We’re also seeing great strides made in the miniaturization of chromatographic instruments. This combination would make it easier to analyze samples from difficult-to-access areas or samples that decay quickly. We might even get to a point where we’ve all got LC-MS devices built into our watches – that might not be as far away as you might think...
What is Avantor doing in the LC-MS/MS space?
We’re working hard on making columns more robust to enhance the range of selectivities we can offer to customers. The Avantor® ACE® range of columns and the method development kits really do support separation scientists in developing their methods. In short, we’re bringing more intelligent design to stationary phases. Sample preparation is another area we’re interested in – we want to ensure that we understand the full chromatographic workflow, rather than just taking a sample and injecting it into a column. We’re also working on some exciting stuff in mass spectrometry. I can’t say too much, but I have already alluded to some of the areas that may be of interest... Watch this space!
How have you found working at Avantor so far?
I was initially attracted by the enthusiasm and the knowledge of the individuals at the company. But I was surprised at the camaraderie that is instilled within the organization across all levels. I’ve never joined an organization and been expected to present to the board in the first month! But the aim wasn’t to scare, the members of the board were all engaged and able to provide suggestions.

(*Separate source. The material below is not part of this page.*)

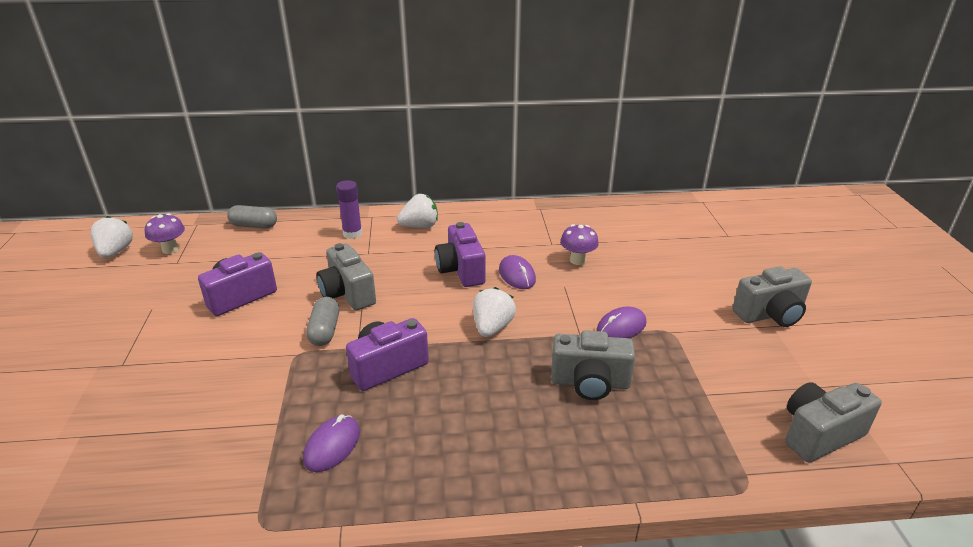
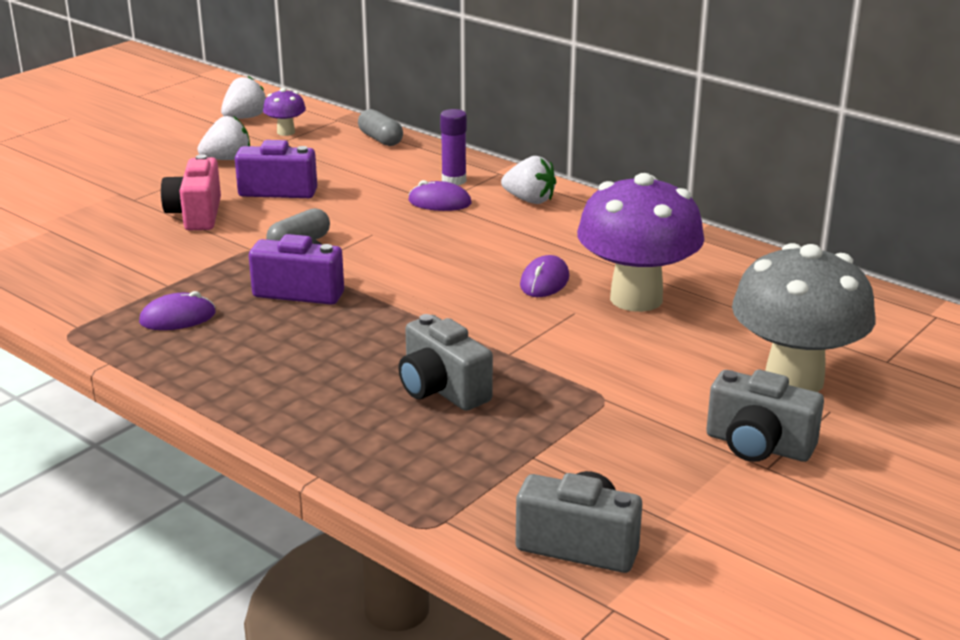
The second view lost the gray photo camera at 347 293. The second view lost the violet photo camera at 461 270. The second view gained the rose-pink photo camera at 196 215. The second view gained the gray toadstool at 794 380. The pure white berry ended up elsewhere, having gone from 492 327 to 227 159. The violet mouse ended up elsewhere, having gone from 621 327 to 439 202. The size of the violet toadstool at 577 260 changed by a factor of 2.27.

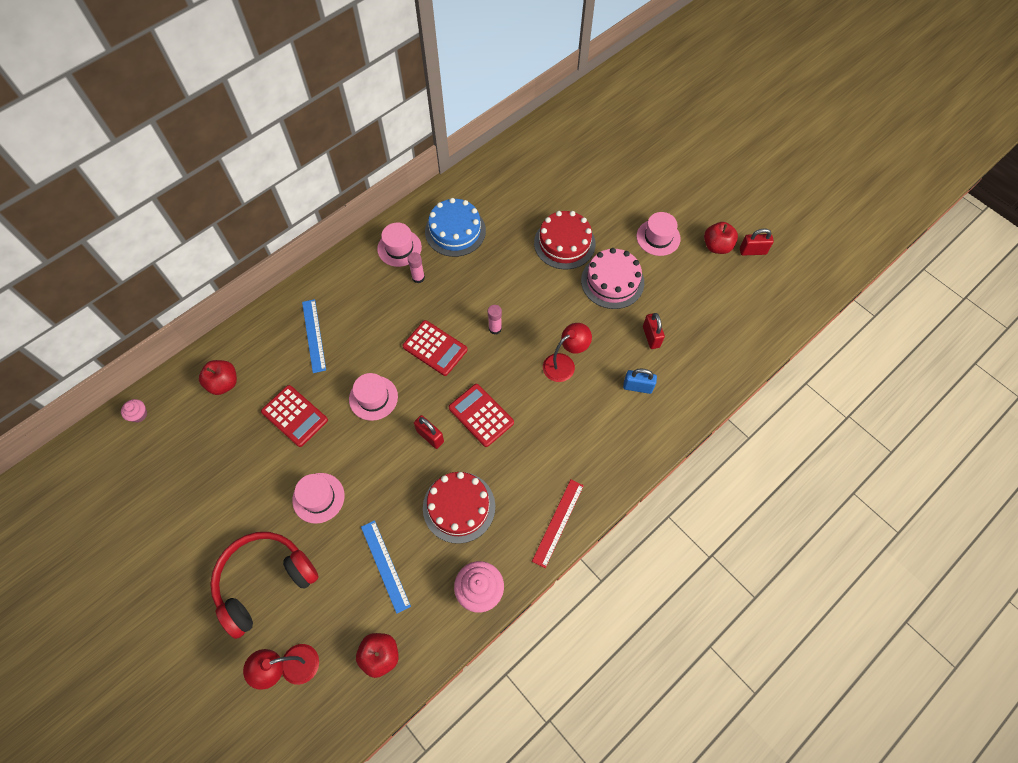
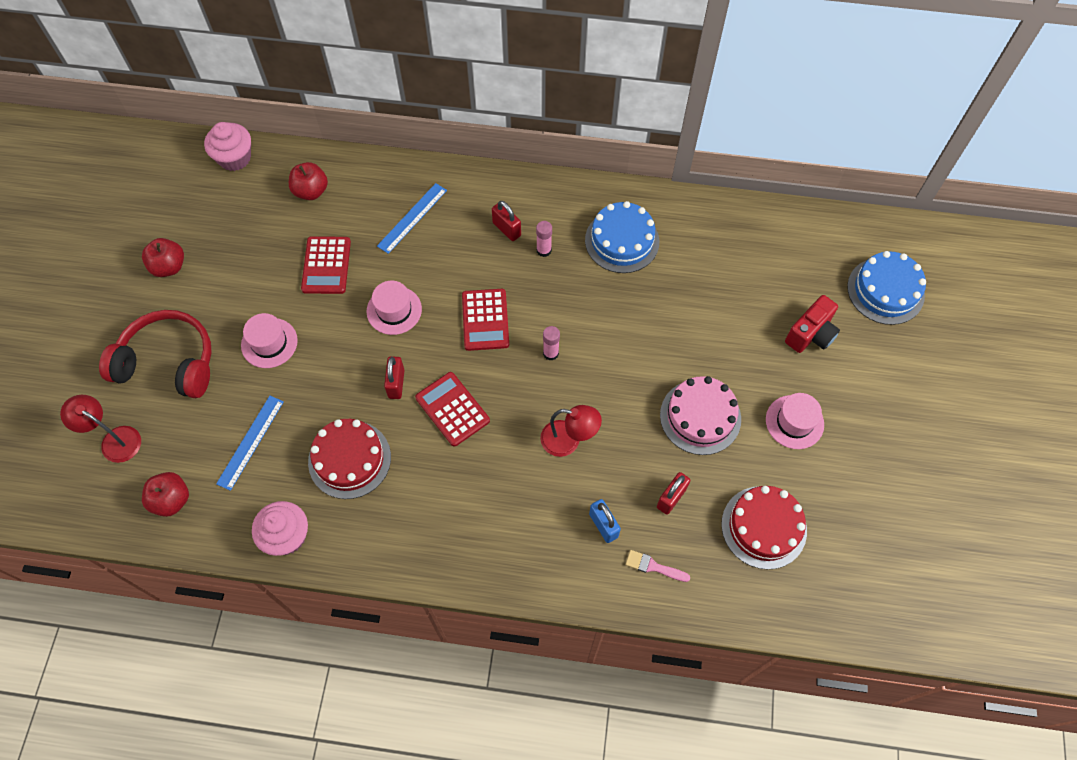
The second view lost the rose-pink tall hat at 399 248. The second view lost the crimson ruler at 558 522. The second view gained the rose-pink brush at 653 566. The second view gained the crimson photo camera at 811 334. The second view gained the blue cake at 885 291. The crimson cake ended up elsewhere, having gone from 564 243 to 764 527. The crimson apple ended up elsewhere, having gone from 717 246 to 169 266. The crimson padlock ended up elsewhere, having gone from 752 251 to 506 229. The crimson pocket calculator at 481 415 ended up facing another way, 45 degrees counterclockwise from before. The size of the rose-pink fairy cake at 139 415 changed by a factor of 1.89.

I’ve also been impressed with how receptive the company is to new ideas – people are happy to say “yes, make it happen” or give constructive feedback. It's a very supportive environment that fosters creativity. Avantor also invests in its staff with training. Companies sometimes worry about loss of productivity in the short term, but Avantor is happy to provide support in the knowledge that it’ll pay off in the long term.